In Amelia Hill’s article (UK state pension age will soon need to rise to 71, say experts, 5 February), Les Mayhew of the International Longevity Centre is quoted as saying: “In the UK, state pension age would need to be 70 or 71 compared with 66 now … But if you bring preventable ill health into the equation, that would have to increase even more.” The significant word there is “preventable” – except no one is taking any notice of it. The article goes on: “By age 70, only 50% of adults in England and Wales are now disability-free and able to work.” Those who cannot are overwhelmingly poor.
The 2020 Marmot report on health inequity tells us that, on average, healthy life expectancy at birth is 12 years longer for those from the least deprived local authorities. I heard Michael Marmot present his first review, in 2010; even then he warned that increasing the pension age would not address the pension problem because of the high rates of disability in older people who had spent their lives in poverty.

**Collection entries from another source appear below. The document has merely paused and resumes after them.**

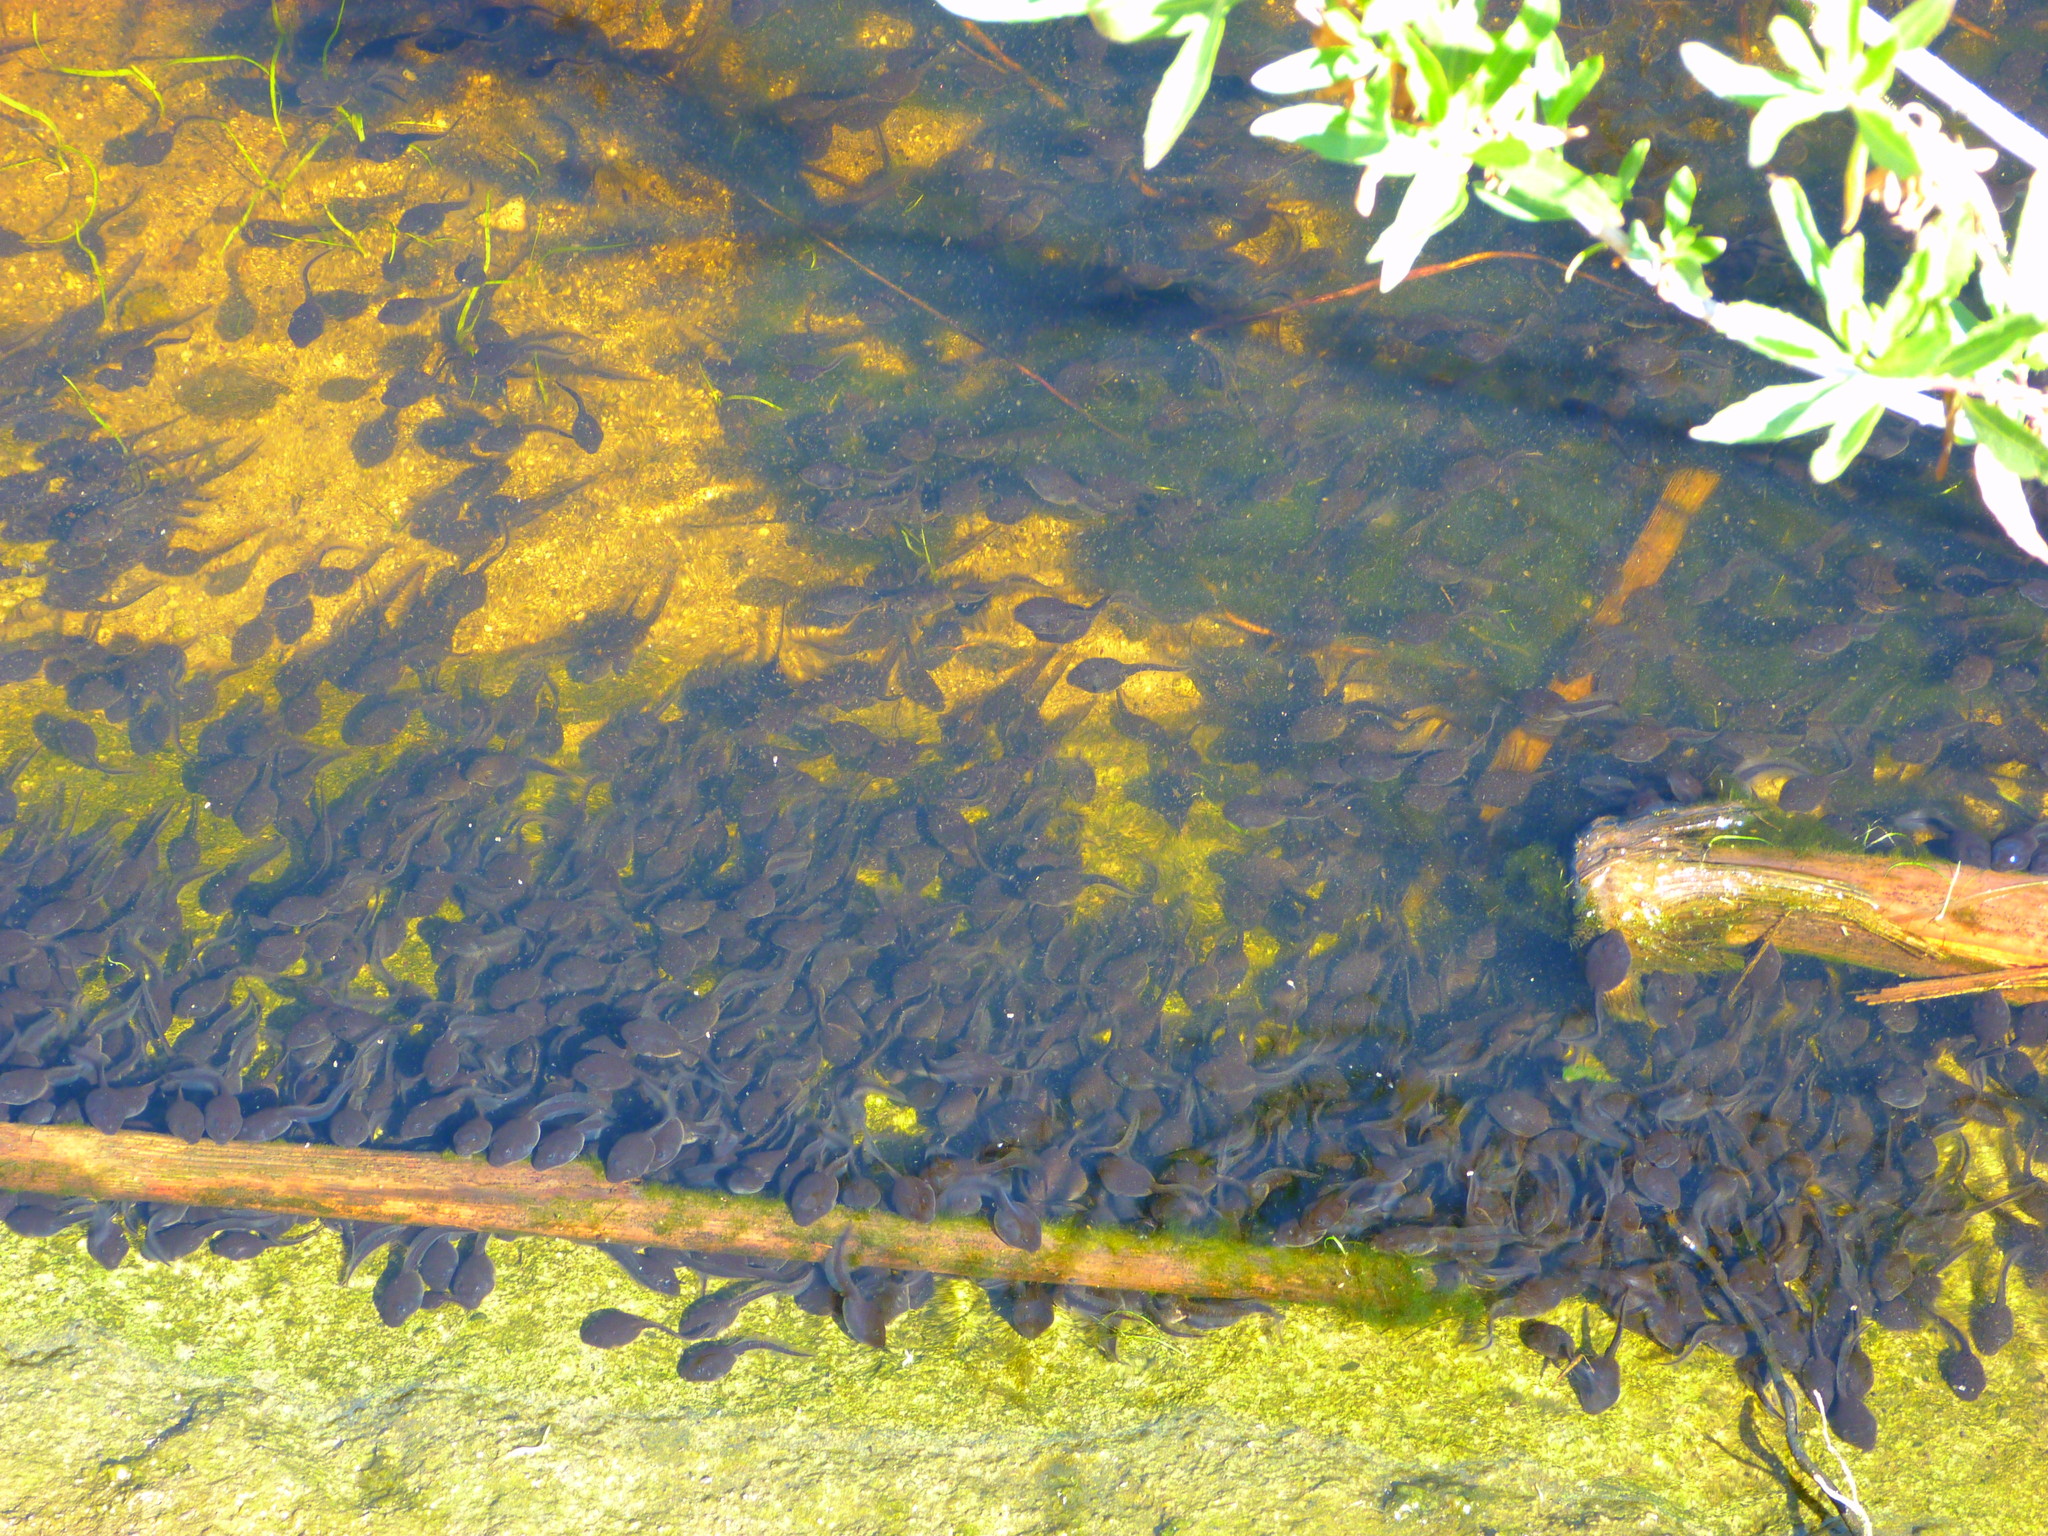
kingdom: Animalia
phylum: Chordata
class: Amphibia
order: Anura
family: Bufonidae
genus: Anaxyrus
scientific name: Anaxyrus boreas
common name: Western toad
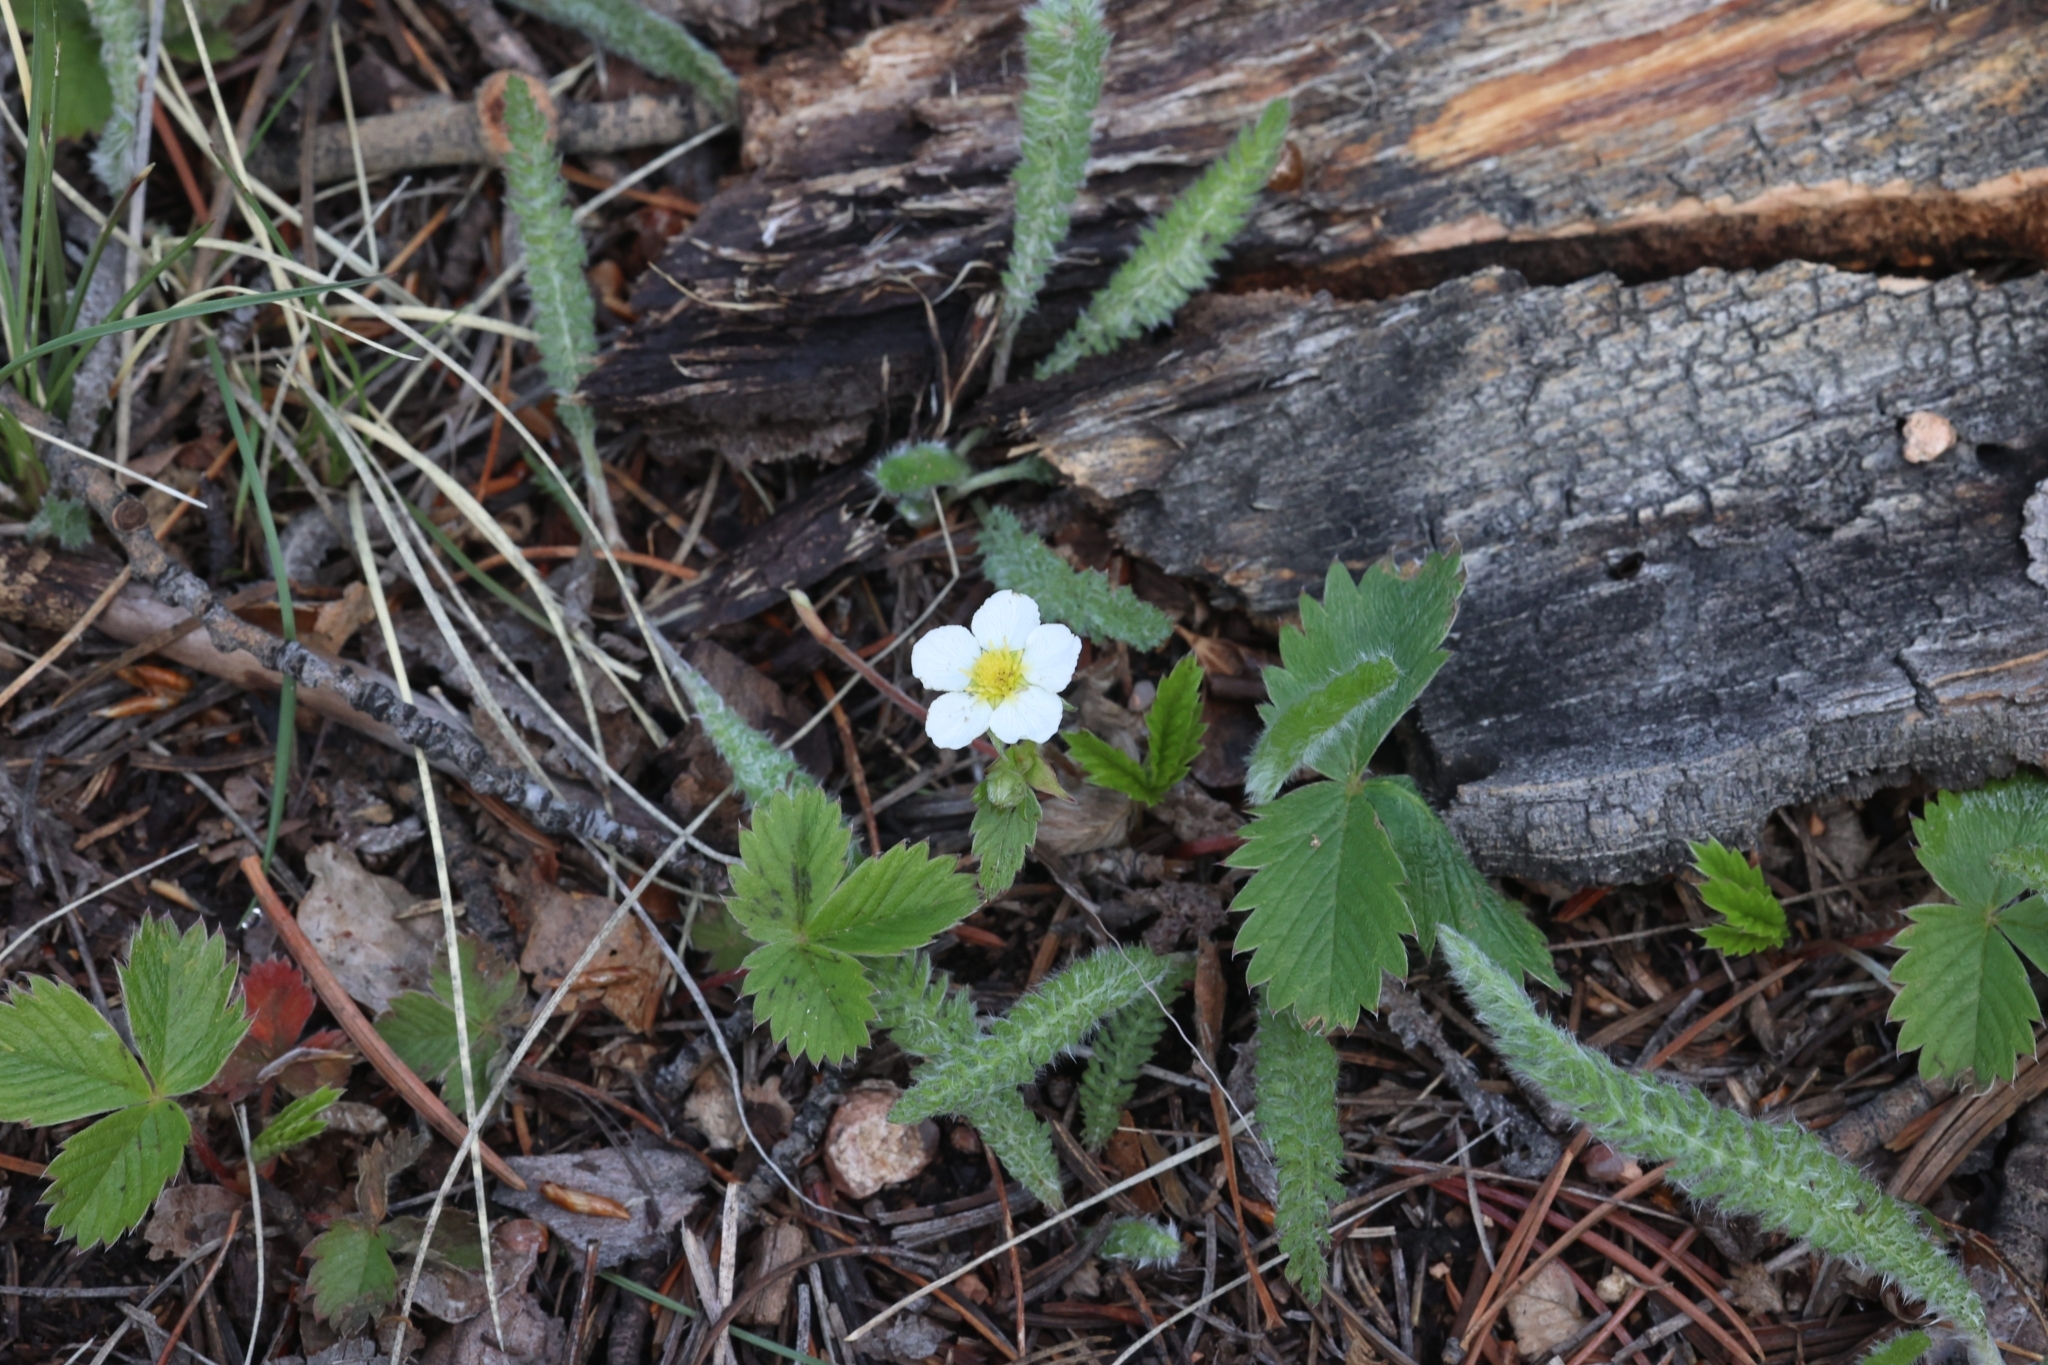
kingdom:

We should end low pay and poor working conditions; reduce child poverty; introduce progressive taxation; set limits on the ratio between the highest and lowest paid; and provide adequate welfare safety nets. But these solutions are at complete odds with the hegemony of free-market, neoliberal economic policies. Just as most Americans cannot imagine a world without guns, it seems we cannot imagine one without unregulated capitalism. Both are eminently possible.
Prof Elspeth Webb (retired)
Penarth, South Wales
I work in the construction industry and cannot effectively retire until I am 67. I will be 64 in May and I could really do with retiring right now. Although my trade, electrician/electrical engineer, is less onerous than, say, being a brickie or plumber, it’s still pretty physical. At the end of an average day, my joints hurt and I feel the fatigue. It punishes the mind as well – mental health issues are high in my trade.
A staged set of ages for retirement would be beneficial. Folk who work in nice offices could quite easily carry on until 70-plus, while those of us who spend most winter months in part-built, unheated shells of buildings, or outdoors, would be much less of a drain on the NHS.
Sale, Greater Manchester
It seems unsustainable to always have this cliff-edge of retirement as the only way to deal with increasing life expectancy. At what point is it no longer reasonable to ask somebody to work full time? What we need is a right to work reduced hours, particularly as you approach retirement age. Why not have a system that allows people to demand the reasonable change to their contracts when they reach, say, 60 or even 55. It could be called the “partial retirement age”, and it means that your employer must accommodate your reasonable request to work reduced hours. It would be much more reasonable to expect people to not receive a pension until 71 or even older if they are entitled to reducing their workload, otherwise the existing model will become about working people until they break, which as well as being unfair and immoral, is also not in the economic interests of the country.
At least you have medical coverage in the UK. This American is still working at 75, as a caregiver for a disabled adult, and doesn’t expect to be able to quit any time soon, primarily for the sake of the excellent union-funded health insurance.